After a morning spent adoring baby elephants at the Sheldrick Orphanage, my guest Kimmy and I made our way up to the Village Market for that most honored of all Friday traditions – the Masai Market. Like the good price conscious shoppers we are, we first walked up and down all of the rows of “shops” to see what everyone had to sell, and more importantly, what prices they were quoting.
Since most of the vendors have exactly the same wares, shopping around for the best pre-bargaining price is an important part of the experience if you don’t want to be ripped off. Kimmy’s goal that day was to find a Kikoy that she could take with her as a reminder of her trip and use as a shawl to keep warm. Plus, as a traditional Kenyan item, it made for an easily packable souvenir. With the exception of one guy who thought that we were stupid wazungu (white people), we were quoted the exact same price by everyone – 350 Ksh.
In the end, we headed back to the very first “shop” for Kimmy’s Kikoy and began the process of convincing the owner that we weren’t going to pay such an outrageous price for our treasure. (Note that these cost about two and a half times that in the shops.) The seller refused to budge below 300 Ksh saying that if she went any lower she would not be making any money off our purchase. Since neither party wanted to move, we left the stall and headed for the next one up the aisle where we found a lovely light blue Kikoy. This time, the sales boy was willing to let us have it for 275 Ksh – a compromise that made us feel that we were at least getting a bit of a deal.
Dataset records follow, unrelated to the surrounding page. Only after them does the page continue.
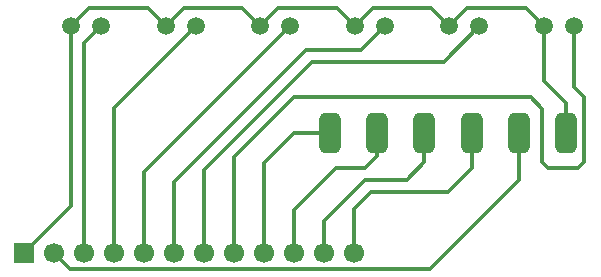
<source format=gtl>
G04*
G04 #@! TF.GenerationSoftware,Altium Limited,Altium Designer,18.0.12 (696)*
G04*
G04 Layer_Physical_Order=1*
G04 Layer_Color=255*
%FSLAX25Y25*%
%MOIN*%
G70*
G01*
G75*
G04:AMPARAMS|DCode=11|XSize=133.86mil|YSize=70.87mil|CornerRadius=17.72mil|HoleSize=0mil|Usage=FLASHONLY|Rotation=90.000|XOffset=0mil|YOffset=0mil|HoleType=Round|Shape=RoundedRectangle|*
%AMROUNDEDRECTD11*
21,1,0.13386,0.03543,0,0,90.0*
21,1,0.09843,0.07087,0,0,90.0*
1,1,0.03543,0.01772,0.04921*
1,1,0.03543,0.01772,-0.04921*
1,1,0.03543,-0.01772,-0.04921*
1,1,0.03543,-0.01772,0.04921*
%
%ADD11ROUNDEDRECTD11*%
%ADD16C,0.01200*%
%ADD17C,0.06693*%
%ADD18R,0.06693X0.06693*%
%ADD19C,0.05906*%
D11*
X240158Y94488D02*
D03*
X208661D02*
D03*
X255906D02*
D03*
X177165D02*
D03*
X192913D02*
D03*
X224409D02*
D03*
D16*
X90481Y49213D02*
X210630D01*
X240158Y78740D01*
Y94488D01*
X224409Y82677D02*
Y94488D01*
X216535Y74803D02*
X224409Y82677D01*
X190945Y74803D02*
X216535D01*
X185327Y69186D02*
X190945Y74803D01*
X185327Y54366D02*
Y69186D01*
X208661Y84646D02*
Y94488D01*
X202756Y78740D02*
X208661Y84646D01*
X188976Y78740D02*
X202756D01*
X175327Y65091D02*
X188976Y78740D01*
X192913Y86614D02*
Y94488D01*
X188976Y82677D02*
X192913Y86614D01*
X179134Y82677D02*
X188976D01*
X165327Y68871D02*
X179134Y82677D01*
X165354Y94488D02*
X177165D01*
X155327Y84461D02*
X165354Y94488D01*
X155327Y54366D02*
Y84461D01*
X255906Y94488D02*
Y104331D01*
X248500Y111736D02*
X255906Y104331D01*
X248500Y111736D02*
Y130000D01*
X258500Y109610D02*
Y130000D01*
Y109610D02*
X261811Y106299D01*
Y84646D02*
Y106299D01*
X259842Y82677D02*
X261811Y84646D01*
X250000Y82677D02*
X259842D01*
X248031Y84646D02*
X250000Y82677D01*
X248031Y84646D02*
Y102362D01*
X244094Y106299D02*
X248031Y102362D01*
X165354Y106299D02*
X244094D01*
X145327Y86272D02*
X165354Y106299D01*
X85327Y54366D02*
X90481Y49213D01*
X175327Y54366D02*
Y65091D01*
X165327Y54366D02*
Y68871D01*
X145327Y54366D02*
Y86272D01*
X215114Y118110D02*
X227004Y130000D01*
X171260Y118110D02*
X215114D01*
X135327Y82178D02*
X171260Y118110D01*
X135327Y54366D02*
Y82178D01*
X187555Y122047D02*
X195508Y130000D01*
X169291Y122047D02*
X187555D01*
X125327Y78083D02*
X169291Y122047D01*
X125327Y54366D02*
Y78083D01*
X115327Y81315D02*
X164012Y130000D01*
X115327Y54366D02*
Y81315D01*
X105327Y102812D02*
X132516Y130000D01*
X105327Y54366D02*
Y102812D01*
X95327Y124308D02*
X101020Y130000D01*
X95327Y54366D02*
Y124308D01*
X91020Y70059D02*
Y130000D01*
X75327Y54366D02*
X91020Y70059D01*
X217004Y130000D02*
X223004Y136000D01*
X242500D01*
X248500Y130000D01*
X185508D02*
X191508Y136000D01*
X211004D01*
X217004Y130000D01*
X154012D02*
X160012Y136000D01*
X179508D01*
X185508Y130000D01*
X122516D02*
X128516Y136000D01*
X148012D01*
X154012Y130000D01*
X116516Y136000D02*
X122516Y130000D01*
X97020Y136000D02*
X116516D01*
X91020Y130000D02*
X97020Y136000D01*
D17*
X85327Y54366D02*
D03*
X95327D02*
D03*
X105327D02*
D03*
X115327D02*
D03*
X125327D02*
D03*
X135327D02*
D03*
X145327D02*
D03*
X155327D02*
D03*
X165327D02*
D03*
X175327D02*
D03*
X185327D02*
D03*
D18*
X75327D02*
D03*
D19*
X91020Y130000D02*
D03*
X101020D02*
D03*
X122516D02*
D03*
X154012D02*
D03*
X185508D02*
D03*
X217004D02*
D03*
X248500D02*
D03*
X132516D02*
D03*
X164012D02*
D03*
X195508D02*
D03*
X227004D02*
D03*
X258500D02*
D03*
M02*

</source>
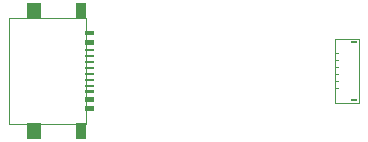
<source format=gbr>
G04*
G04 #@! TF.GenerationSoftware,Altium Limited,Altium Designer,24.8.2 (39)*
G04*
G04 Layer_Color=32768*
%FSLAX25Y25*%
%MOIN*%
G70*
G04*
G04 #@! TF.SameCoordinates,C8608415-0D93-4E33-BC52-9C0F9C252278*
G04*
G04*
G04 #@! TF.FilePolarity,Positive*
G04*
G01*
G75*
%ADD30C,0.00200*%
G36*
X25610Y48937D02*
X25609D01*
Y45079D01*
X22460D01*
Y50118D01*
X25610D01*
Y48937D01*
D02*
G37*
G36*
X10649D02*
Y45079D01*
X5925Y45079D01*
Y48937D01*
Y50118D01*
X10649D01*
Y48937D01*
D02*
G37*
G36*
X28405Y39410D02*
X25256D01*
Y40984D01*
X28405D01*
Y39410D01*
D02*
G37*
G36*
X115895Y36969D02*
X113927D01*
Y37441D01*
X115895D01*
Y36969D01*
D02*
G37*
G36*
X28405Y36260D02*
X25256D01*
Y37835D01*
X28405D01*
Y36260D01*
D02*
G37*
G36*
Y34055D02*
X25256D01*
Y34843D01*
X28405D01*
Y34055D01*
D02*
G37*
G36*
X109939Y33228D02*
X108758D01*
Y33700D01*
X109939D01*
Y33228D01*
D02*
G37*
G36*
X28405Y32087D02*
X25256D01*
Y32874D01*
X28405D01*
Y32087D01*
D02*
G37*
G36*
X109939Y30866D02*
X108758D01*
Y31339D01*
X109939D01*
Y30866D01*
D02*
G37*
G36*
X28405Y30118D02*
X25256D01*
Y30906D01*
X28405D01*
Y30118D01*
D02*
G37*
G36*
X109939Y28504D02*
X108758D01*
Y28977D01*
X109939D01*
Y28504D01*
D02*
G37*
G36*
X28405Y28150D02*
X25256D01*
Y28937D01*
X28405D01*
Y28150D01*
D02*
G37*
G36*
X28405Y26181D02*
X25256D01*
Y26969D01*
X28405D01*
Y26181D01*
D02*
G37*
G36*
X109939Y26142D02*
X108758D01*
Y26615D01*
X109939D01*
Y26142D01*
D02*
G37*
G36*
X28405Y24213D02*
X25256D01*
Y25000D01*
X28405D01*
Y24213D01*
D02*
G37*
G36*
X109939Y23779D02*
X108758D01*
Y24252D01*
X109939D01*
Y23779D01*
D02*
G37*
G36*
X28405Y22244D02*
X25256D01*
Y23031D01*
X28405D01*
Y22244D01*
D02*
G37*
G36*
X109939Y21417D02*
X108758D01*
Y21890D01*
X109939D01*
Y21417D01*
D02*
G37*
G36*
X28405Y20276D02*
X25256D01*
Y21063D01*
X28405D01*
Y20276D01*
D02*
G37*
G36*
X115895Y17677D02*
X113927D01*
Y18149D01*
X115895D01*
Y17677D01*
D02*
G37*
G36*
X28405Y17284D02*
X25256D01*
Y18858D01*
X28405D01*
Y17284D01*
D02*
G37*
G36*
X108758Y17165D02*
Y17165D01*
X108853Y17161D01*
X108984Y17024D01*
X108984Y16835D01*
X108853Y16698D01*
X108758Y16693D01*
X108663Y16698D01*
X108532Y16835D01*
X108532Y17024D01*
X108663Y17161D01*
X108758Y17165D01*
D01*
X108758D01*
X108758D01*
D02*
G37*
G36*
X28405Y14134D02*
X25256D01*
Y15709D01*
X28405D01*
Y14134D01*
D02*
G37*
G36*
X25610Y6181D02*
X25610D01*
Y5000D01*
X22460D01*
Y5000D01*
X22460D01*
X22460Y10039D01*
X25610D01*
Y6181D01*
D02*
G37*
G36*
X10649Y5000D02*
Y5000D01*
X5925D01*
Y5000D01*
Y10039D01*
X10649D01*
Y5000D01*
D02*
G37*
D30*
X20Y45158D02*
X25610D01*
Y9961D02*
Y45158D01*
X20Y9961D02*
X25610D01*
X20D02*
Y45158D01*
X116632Y16929D02*
Y38189D01*
X108758D02*
X116632D01*
X108758Y16929D02*
Y38189D01*
Y16929D02*
X116632D01*
M02*

</source>
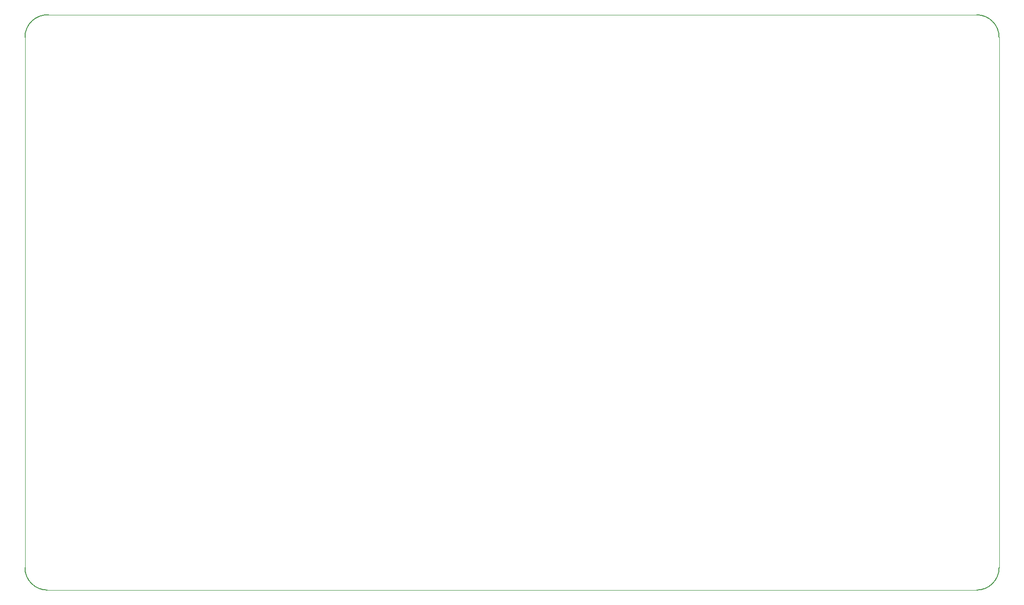
<source format=gm1>
%TF.GenerationSoftware,KiCad,Pcbnew,7.0.7*%
%TF.CreationDate,2024-02-14T20:27:21-06:00*%
%TF.ProjectId,Custom Loop Controller,43757374-6f6d-4204-9c6f-6f7020436f6e,rev?*%
%TF.SameCoordinates,Original*%
%TF.FileFunction,Profile,NP*%
%FSLAX46Y46*%
G04 Gerber Fmt 4.6, Leading zero omitted, Abs format (unit mm)*
G04 Created by KiCad (PCBNEW 7.0.7) date 2024-02-14 20:27:21*
%MOMM*%
%LPD*%
G01*
G04 APERTURE LIST*
%TA.AperFunction,Profile*%
%ADD10C,0.100000*%
%TD*%
%TA.AperFunction,Profile*%
%ADD11C,0.200000*%
%TD*%
G04 APERTURE END LIST*
D10*
X228600000Y-143764000D02*
X59690000Y-143764000D01*
D11*
X55626000Y-139700000D02*
G75*
G03*
X59690000Y-143764000I4064000J0D01*
G01*
X232664000Y-43180000D02*
G75*
G03*
X228600000Y-39116000I-4064000J0D01*
G01*
D10*
X232664000Y-43180000D02*
X232664000Y-139700000D01*
D11*
X59943505Y-39123914D02*
G75*
G03*
X55626000Y-43180000I-253505J-4056086D01*
G01*
D10*
X228600000Y-39116000D02*
X59943505Y-39123914D01*
X55626000Y-139700000D02*
X55626000Y-43180000D01*
D11*
X228600000Y-143764000D02*
G75*
G03*
X232664000Y-139700000I0J4064000D01*
G01*
M02*

</source>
Since we all know that I am unable to go into any shopping venue without buying something, I purchased a really pretty beaded reindeer to match the beaded Christmas tree I bought last time. Beaded animals and other “tchakis” (as Mr. Net called them) are very popular here. Indeed, I’m thinking about buying an entire menagerie before my time in Kenya is up. Hubby, I’m sure, will object.
The sad conclusion to this story is that while we were enjoying a cup of tea, we somehow lost Kimmy’s Kikoy. I felt horrible (and still do) as we ran all over the food court looking for it, only to realize that someone else had walked away with our hard won treasure.
So Henry the Reindeer is my souvenir from the Masai Market this week. But someone out there has a bad karma Kikoy that I hope will bring them nothing but sorrow since it has made our new friend Kimmy so sad to see it go.